The most widely discussed proposals in the open meeting derived from a joint submission by two NGOs. Their plan to improve the treaty body follow-up process is based on a three-point structure that would see the use of country rapporteurs and follow-up rapporteurs (whose roles would be diverse and largely independent of one another), combined with a newly-created ‘follow-up chamber’. These proposals were widely endorsed by other NGOs present. The proposals envisaged increased responsibility for country rapporteurs which, it was claimed, would allow those rapporteurs to better target relevant specific issues by raising State, UN and public awareness on specific issues affecting States on a more long-term basis. The ‘follow-up chamber’ would increase coordination between treaty bodies and allow for a more efficient pooling of information ahead of the UPR of States and future treaty body sessions by ‘collecting, analysing and evaluating follow-up information on a country basis rather than a thematic basis as practised in the individual treaty bodies’.[1]
Treaty body members expressed appreciation to the NGOs present for their enthusiastic participation and their recommendations.[2] Nevertheless, some recommendations were met with scepticism by members. Addressing suggestions that country rapporteurs become more involved in the follow-up process, potentially through an increase in country visits, Ms Gaer (CAT) reminded NGOs that country visits by treaty bodies had a ‘sorry history’. This position was shared by Mr Krappmann (CRC), who noted that a previous follow-up process was halted in 1993 due to a lack of success. Proposals to establish a harmonised follow-up chamber were also met with opposition by certain experts, including the chairperson of the meeting, Ms Lee (CRC) , who felt that it was important to look beyond persistent suggestions to harmonise treaty bodies, all of which had failed to materialise in the past.

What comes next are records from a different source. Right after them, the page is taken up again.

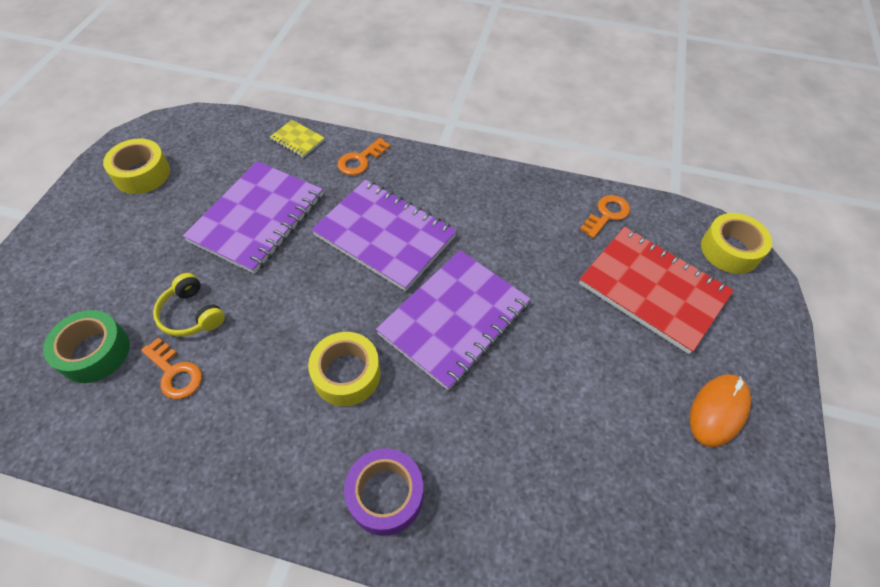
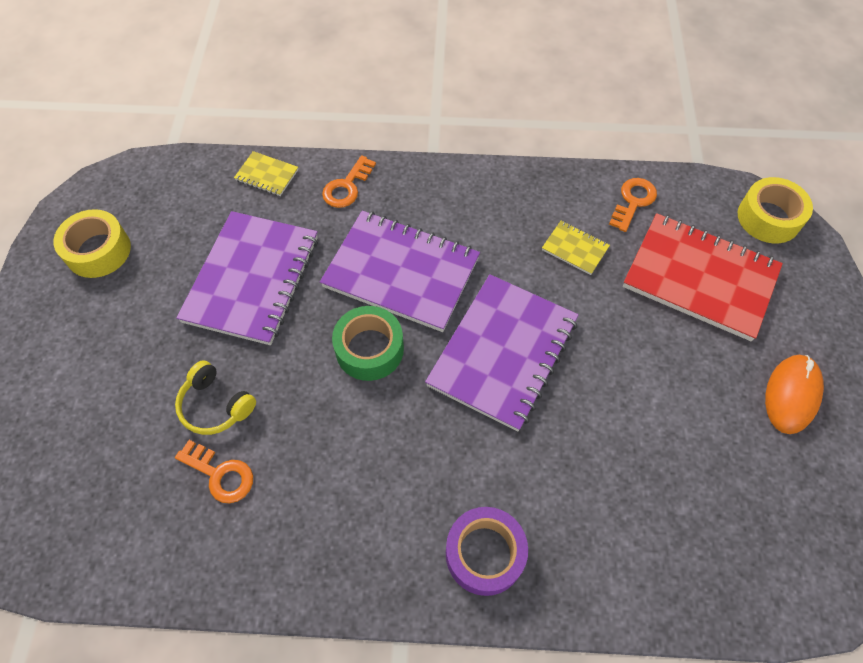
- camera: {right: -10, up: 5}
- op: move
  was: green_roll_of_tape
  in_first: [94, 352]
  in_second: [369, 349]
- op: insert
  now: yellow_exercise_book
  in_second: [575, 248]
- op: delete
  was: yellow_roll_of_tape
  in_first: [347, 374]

Responding to these comments, the NGOs making the submission clarified that they did not wish to create a unified treaty body in the sense alluded to by some experts. Instead, the chamber was envisaged as an additional tool that could help pool information from all the treaty bodies in a complementary fashion, and not undermine the work of the individual bodies. Considering the wealth of areas that had to be covered, the meeting was very short. NGOs were given only 10 minutes to respond to members’ comments, exacerbating the impact of their lack of access to other sessions of the working group. The 12th meeting of the ICM in its usual format will take place in Geneva from 27 to 29 June followed by the 23rd meeting of Chairpersons from 30 June to 1 July.
[1] Proposal For New Treaty Body Follow Up Mechanism, joint submission by IRCT and CCPR.
[2] Mr Amor (Human Rights Committee), Mr Kedzia (Committee on Economic, Social and Cultural Rights), Ms. Cisternas-Reyes (Committee on the Rights of Persons with Disabilities), Mr. Krappmann (Committee on the Rights of the Child), Ms. Palaez-Narvaez (Committee on the Rights of Persons with Disabilities).